Bücher im Mai

Seit ich pendle, lese ich wieder viel mehr. Ein guter Grund, die sträflich vernachlässigte Kategorie Bücher zu entstauben und ein bisschen über Bücher zu plaudern.

Daniela Schreiter – Schattenspringer

Eigentlich bin ich keine Comic-Leserin. Asterix mag ich, Lucky Luke auch und als Teenager habe ich über Clever & Smart Tränen gelacht, aber mit den meisten Comic-Büchern oder Graphic Novels kann ich nicht so viel anfangen. Schattenspringer habe ich mir in erster Linie deshalb gekauft, weil ich der Autorin seit einiger Zeit auf Twitter folge und ihre Zeichnungen mag. Außerdem interessiere ich mich für Autismus, seit ich vor rund 10 Jahren „Buntschatten und Fledermäuse“ von Axel Brauns gelesen habe.

Schattenspringer erklärt recht gut, wie sich Daniela mit ihrem Autismus fühlt, warum sie kein Rain Man ist und generell warum Rain Man ein ganz schlechtes Beispiel für den Autismus ist. Ich mag die Definition “Autisten sind Aliens” und kann das alles ein klitzekleines bisschen nachvollziehen, weil ich mit meiner Schwerhörigkeit lange Zeit auch in einer sehr eigenen Welt lebte. Ich will natürlich nicht behaupten, dass ich weiß, wie man sich mit Autismus fühlt; aber ich weiß, was es bedeutet, anders zu sein.

Schattenspringer ist so liebevoll gezeichnet und gut erzählt, dass ich mir vorgenommen habe, künftig Comics und Graphic Novels nicht mehr standardmäßig zu ignorieren. Wer weiß, welche Perlen es in diesem Bereich noch gibt.

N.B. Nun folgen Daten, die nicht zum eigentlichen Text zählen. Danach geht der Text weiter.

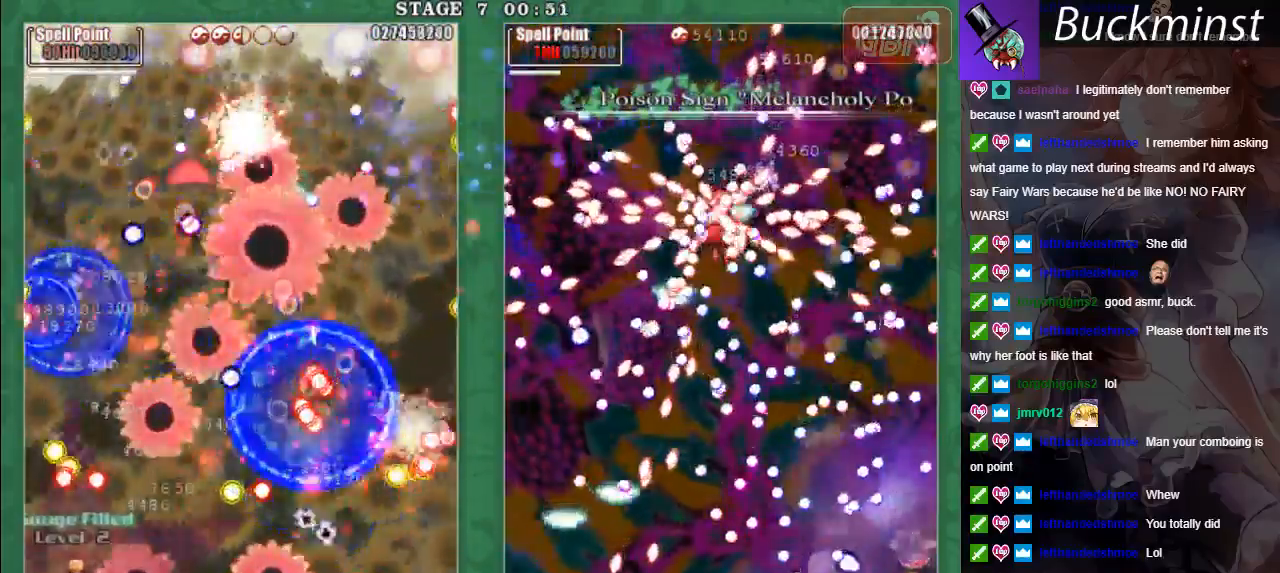
{"buttons": ["A", "X", "L2"], "left_stick": "down-right", "events": [[50, "left_stick", "up"], [67, "A", "up"], [133, "A", "down"], [300, "left_stick", "right"], [450, "left_stick", "down-right"]]}
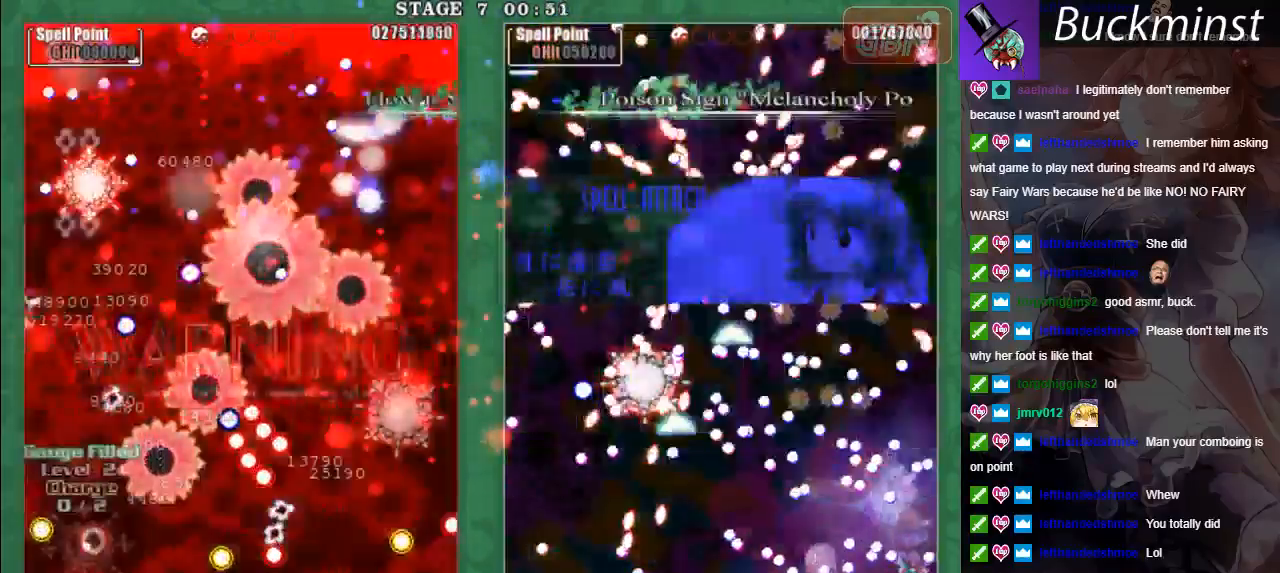
{"buttons": ["A"], "left_stick": "center", "events": [[317, "left_stick", "center"], [383, "X", "up"], [450, "L2", "up"]]}
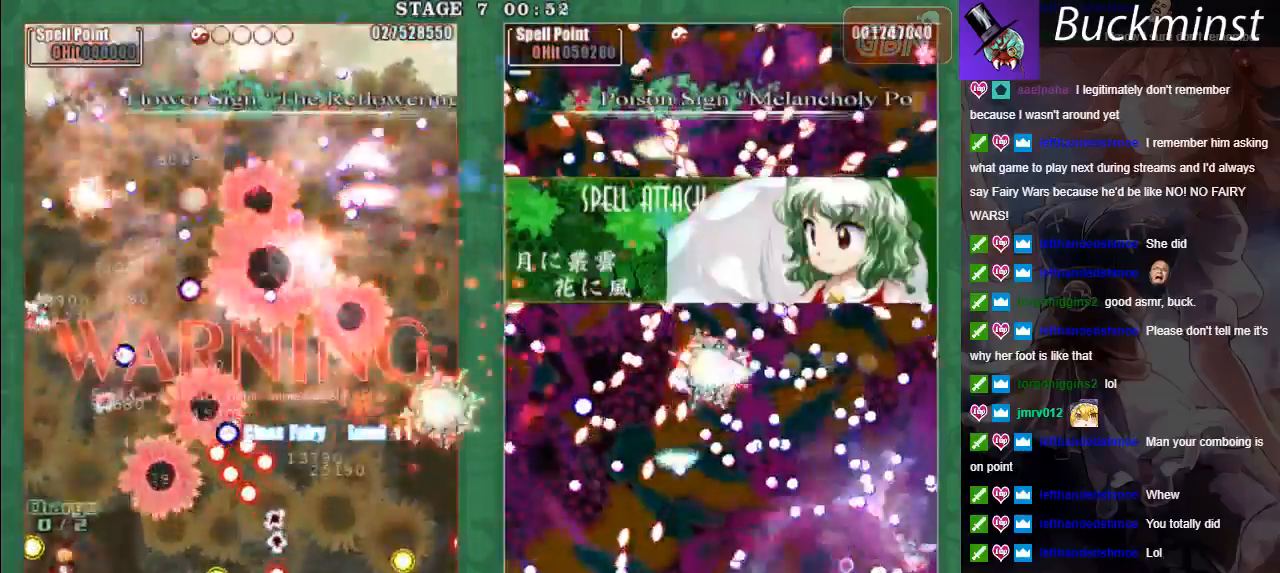
{"buttons": ["A"], "left_stick": "center", "events": []}
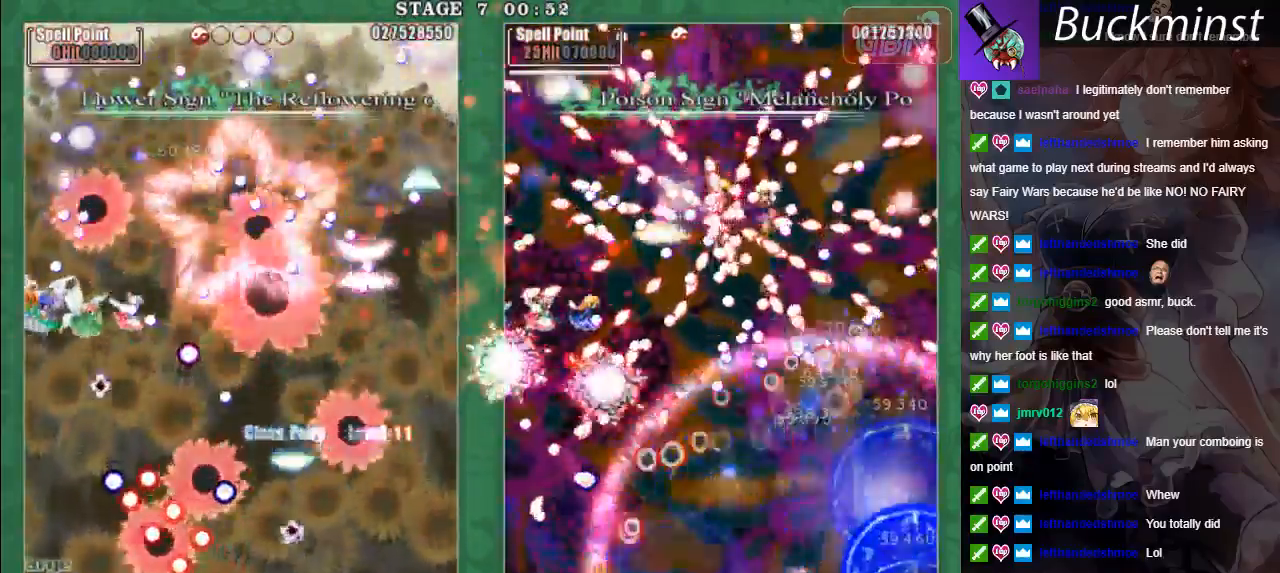
{"buttons": ["A"], "left_stick": "center", "events": []}
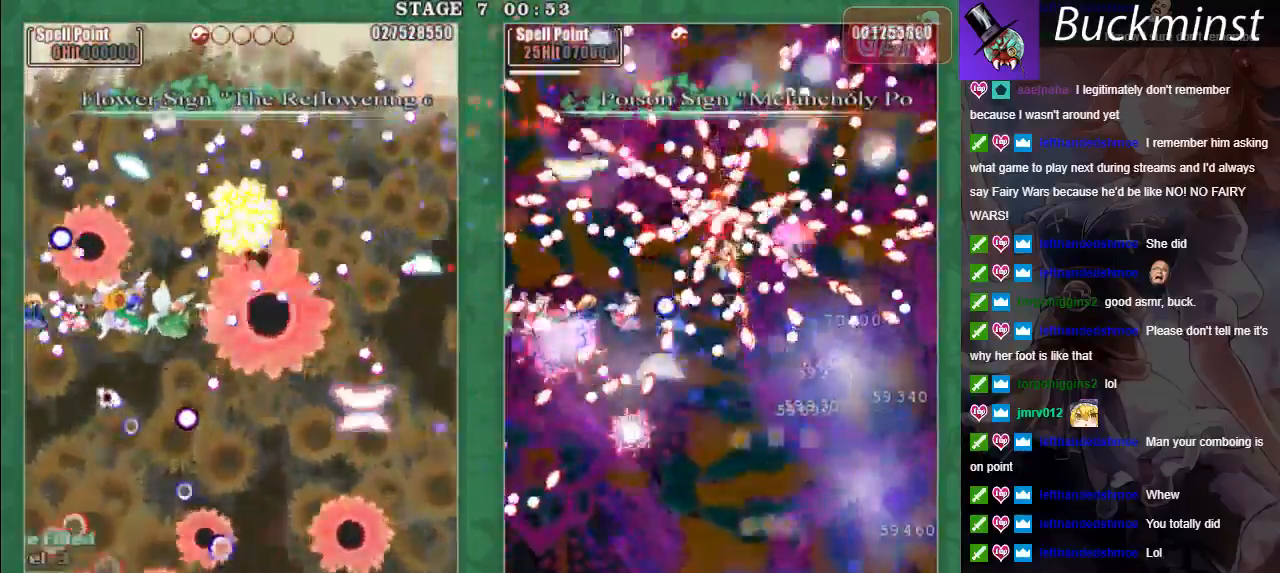
{"buttons": [], "left_stick": "center", "events": [[150, "X", "down"], [150, "left_stick", "right"], [183, "A", "up"], [350, "left_stick", "center"], [450, "X", "up"]]}
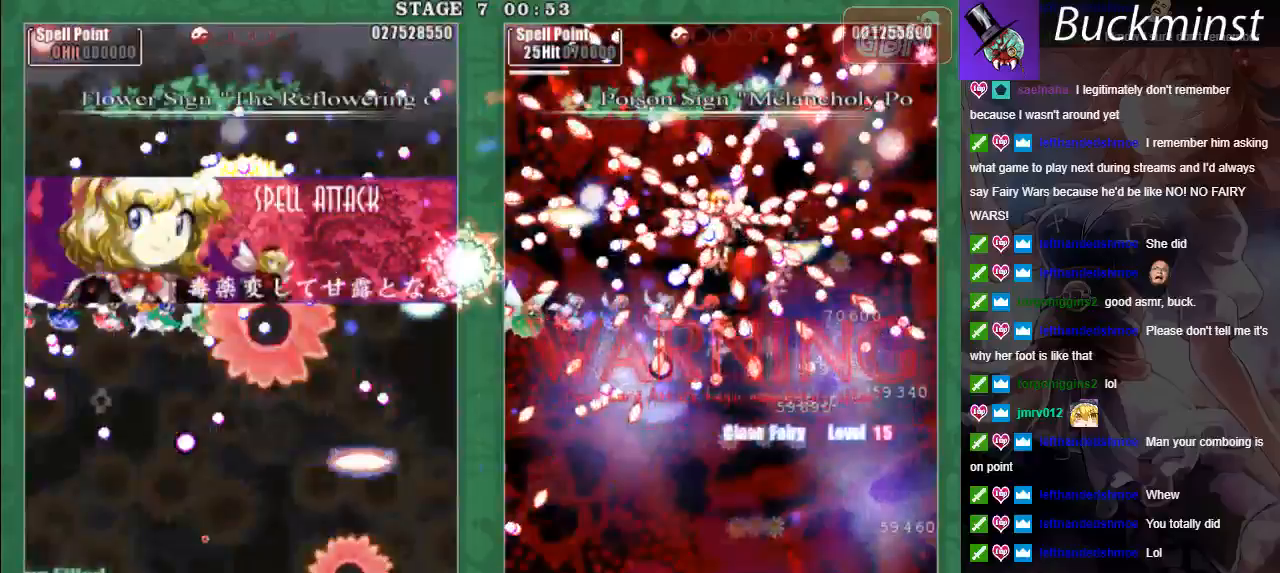
{"buttons": [], "left_stick": "right", "events": [[300, "left_stick", "right"]]}
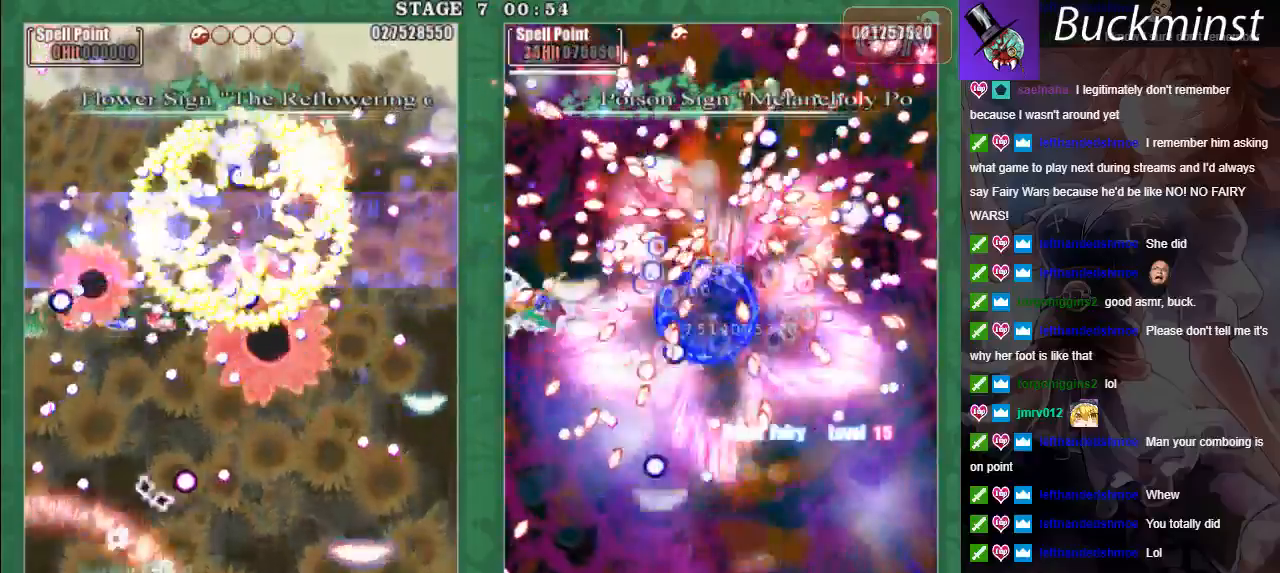
{"buttons": [], "left_stick": "left", "events": [[17, "left_stick", "up-right"], [167, "L2", "down"], [183, "A", "down"], [183, "left_stick", "right"], [283, "A", "up"], [317, "left_stick", "center"], [350, "A", "down"], [383, "left_stick", "left"], [400, "L2", "up"], [450, "A", "up"]]}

Website der Autorin: http://www.fuchskind.de/
Ausführliche Leseprobe: http://www.fuchskind.de/galerie/schattenspringer/aspie.php

Haruki Murakami – Naokos Lächeln

Mein erster Murakami. Um genau zu sein: der erste, den ich vollständig gelesen habe. Vor Jahren habe ich mich an „Kafka am Strand“ versucht, habe aber nach nur wenigen Seiten wieder aufgehört, weil ich nicht in der Stimmung für dieses Buch war. Jetzt also Naokos Lächeln. Ich mochte den Stil sehr und war beeindruckt von der Übersetzung. Die Geschichte war einerseits ruhig, andererseits aber auch sehr aufwühlend. Ein ernstes und trauriges Thema, vorgetragen in einem komplett unaufgeregten Stil. Empfehlenswert.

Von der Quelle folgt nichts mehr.